WHAT IS BEING ASKED —
Search the entries below for "Nederdelen", and copy each line where it appears.

[Data items]
# # #
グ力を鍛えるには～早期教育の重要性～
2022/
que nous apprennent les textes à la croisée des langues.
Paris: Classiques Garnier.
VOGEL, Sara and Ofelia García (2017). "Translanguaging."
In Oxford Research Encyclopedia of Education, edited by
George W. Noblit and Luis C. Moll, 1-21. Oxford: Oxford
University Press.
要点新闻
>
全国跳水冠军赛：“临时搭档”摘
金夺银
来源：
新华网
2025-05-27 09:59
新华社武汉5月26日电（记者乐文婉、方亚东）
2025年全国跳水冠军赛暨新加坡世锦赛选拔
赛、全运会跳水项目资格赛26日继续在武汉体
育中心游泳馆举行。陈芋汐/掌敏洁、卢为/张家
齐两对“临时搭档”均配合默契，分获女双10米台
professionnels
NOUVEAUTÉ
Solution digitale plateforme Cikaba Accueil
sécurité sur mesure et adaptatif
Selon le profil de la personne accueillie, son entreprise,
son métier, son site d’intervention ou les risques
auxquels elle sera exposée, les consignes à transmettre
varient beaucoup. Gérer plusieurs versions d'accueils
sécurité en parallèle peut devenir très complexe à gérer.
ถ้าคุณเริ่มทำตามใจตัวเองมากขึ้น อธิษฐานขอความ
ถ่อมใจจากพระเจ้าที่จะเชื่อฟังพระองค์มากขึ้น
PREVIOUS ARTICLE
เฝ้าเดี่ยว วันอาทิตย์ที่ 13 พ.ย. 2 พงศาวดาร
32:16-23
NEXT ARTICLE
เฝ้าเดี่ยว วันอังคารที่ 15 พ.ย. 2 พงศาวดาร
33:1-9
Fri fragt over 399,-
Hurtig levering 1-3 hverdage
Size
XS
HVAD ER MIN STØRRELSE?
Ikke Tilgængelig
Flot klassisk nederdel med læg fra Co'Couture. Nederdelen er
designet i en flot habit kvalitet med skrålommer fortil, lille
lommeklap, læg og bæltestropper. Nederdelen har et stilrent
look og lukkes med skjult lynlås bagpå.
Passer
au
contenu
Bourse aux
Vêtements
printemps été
# # #
PROBLEM SOLUTION —
Flot klassisk nederdel med læg fra Co'Couture. Nederdelen er
lommeklap, læg og bæltestropper. Nederdelen har et stilrent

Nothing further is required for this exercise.